SUPERVISORY RESPONSIBILITIES

Position has no supervisory responsibilities.

QUALIFICATIONS

To perform this job successfully, an individual must be able to perform each essential duty satisfactorily. The requirements listed below are representative of the knowledge, skill, and/or ability required. Reasonable accommodations may be made to enable individuals with disabilities to perform the essential functions.

EDUCATION and/or EXPERIENCE

Bachelor's degree from a four-year College and 1 years of experience in a Document Control GMP work environment; or four to two years related experience and/or training; or equivalent combination of education and experience.  Bachelor’s Degree in a scientific discipline preferred.

KNOWLEDGE AND SKILLS / ABILITIES

• Requires strong computer skills, Microsoft Office Applications (Access, Excell and Word).


• Must be detailed oriented, be able to follow detailed instructions, possess excellent time management skills, be well organized, a self starter and display a professional demeanor wit a high focus on quality, compliance, and responsibilities.


• Ability to follow through and consistently demonstrate that all primary job duties and responsibilities are current and up to date; ability to closely monitor and communicate progress on daily tasks and responsibilities to Management.

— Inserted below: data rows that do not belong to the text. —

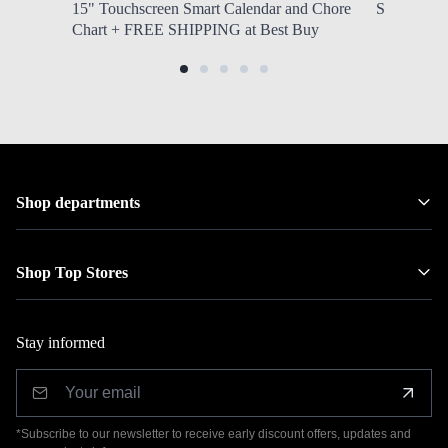
15" Touchscreen Smart Calendar and Chore
Southwest 
Chart + FREE SHIPPING at Best Buy
Shop departments
Shop Top Stores
Stay informed
*Subscribe to our newsletter to receive early discount offers, updates and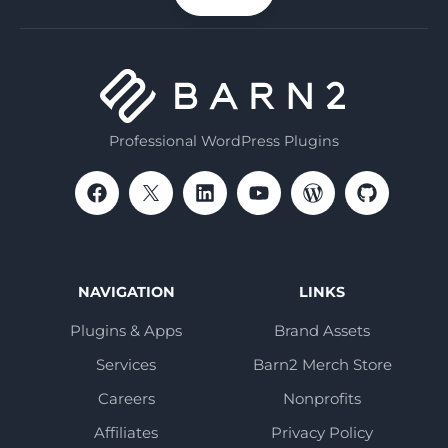
email
Professional WordPress Plugins
NAVIGATION
LINKS
Plugins & Apps
Brand Assets
Services
Barn2 Merch Store
Careers
Nonprofits
Affiliates
Privacy Policy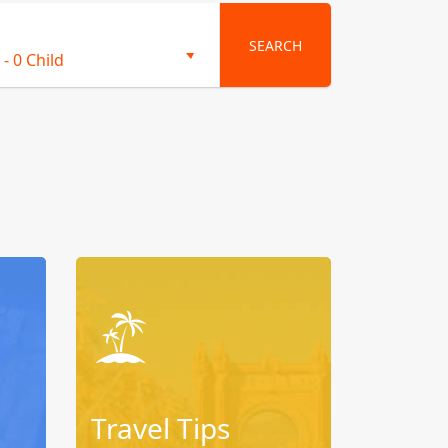
SEARCH
-
0 Child
Travel Tips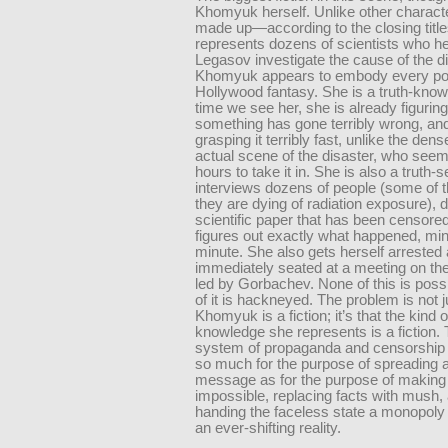
Khomyuk herself. Unlike other characte
made up—according to the closing title
represents dozens of scientists who h
Legasov investigate the cause of the di
Khomyuk appears to embody every po
Hollywood fantasy. She is a truth-knower
time we see her, she is already figuring
something has gone terribly wrong, and
grasping it terribly fast, unlike the den
actual scene of the disaster, who seem
hours to take it in. She is also a truth-
interviews dozens of people (some of 
they are dying of radiation exposure), 
scientific paper that has been censore
figures out exactly what happened, mi
minute. She also gets herself arrested
immediately seated at a meeting on the
led by Gorbachev. None of this is possi
of it is hackneyed. The problem is not j
Khomyuk is a fiction; it’s that the kind 
knowledge she represents is a fiction.
system of propaganda and censorship 
so much for the purpose of spreading a
message as for the purpose of making 
impossible, replacing facts with mush,
handing the faceless state a monopoly 
an ever-shifting reality.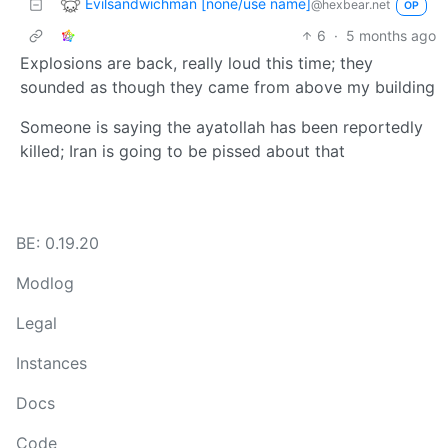
Evilsandwichman [none/use name]
@hexbear.net
OP
6
·
5 months ago
Explosions are back, really loud this time; they
sounded as though they came from above my building
Someone is saying the ayatollah has been reportedly
killed; Iran is going to be pissed about that
BE: 0.19.20
Modlog
Legal
Instances
Docs
Code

• Must be able to work as a team member, maintaining day to day activities while being responsive to changing priorities.

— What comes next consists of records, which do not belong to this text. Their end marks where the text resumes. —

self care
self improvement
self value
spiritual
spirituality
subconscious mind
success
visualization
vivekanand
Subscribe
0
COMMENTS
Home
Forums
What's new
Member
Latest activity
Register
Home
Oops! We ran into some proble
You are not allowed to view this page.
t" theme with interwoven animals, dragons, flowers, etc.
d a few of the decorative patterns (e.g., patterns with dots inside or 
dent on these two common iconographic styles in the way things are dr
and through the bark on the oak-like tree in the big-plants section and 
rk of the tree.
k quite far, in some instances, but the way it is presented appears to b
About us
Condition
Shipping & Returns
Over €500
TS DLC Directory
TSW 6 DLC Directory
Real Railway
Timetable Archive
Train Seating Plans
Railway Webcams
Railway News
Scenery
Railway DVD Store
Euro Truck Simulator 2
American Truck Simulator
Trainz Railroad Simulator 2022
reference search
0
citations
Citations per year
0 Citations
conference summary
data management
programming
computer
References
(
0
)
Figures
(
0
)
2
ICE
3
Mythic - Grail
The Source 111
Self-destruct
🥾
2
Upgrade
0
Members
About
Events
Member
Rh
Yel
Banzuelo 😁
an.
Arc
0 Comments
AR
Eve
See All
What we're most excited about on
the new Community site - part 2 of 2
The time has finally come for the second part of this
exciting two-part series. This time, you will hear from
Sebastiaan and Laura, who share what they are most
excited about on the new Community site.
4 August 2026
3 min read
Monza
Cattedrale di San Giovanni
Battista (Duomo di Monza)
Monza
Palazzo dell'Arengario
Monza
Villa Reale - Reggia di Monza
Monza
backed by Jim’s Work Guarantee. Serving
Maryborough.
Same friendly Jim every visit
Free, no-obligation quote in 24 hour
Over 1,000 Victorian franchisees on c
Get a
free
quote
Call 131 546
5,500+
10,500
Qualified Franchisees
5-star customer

• Verbal communication skills (English)


• Knowledge of Good Manufacturing Practices / Quality System Regulations and ISO Standards required.


• Must be able to work a consistent schedule to satisfy the responsibilities of the job.


• Knowledge of electronic document systems.

LANGUAGE SKILLS

Ability to read, analyze, and interpret general business procedures, technical procedures, or governmental regulations.  Ability to write reports and procedures.  Ability to effectively present information and respond to questions from groups of managers, and employees of the organization.

MATHEMATICAL SKILLS

Ability to apply concepts such as fractions, percentages, ratios, and proportions to practical situations.  Ability to compute rate, ratio, and percent and to draw and interpret bar graphs.

REASONING ABILITY

Ability to apply common sense understanding to carry out instructions furnished in written, oral, or diagram form.  Ability to deal with problems involving several concrete variables in standardized situations.

PHYSICAL DEMANDS 

Position requires incumbent to work with personal computers performing keyboarding / typing and data entry.  Extensive filing required.  Some lifting of boxes may be necessary.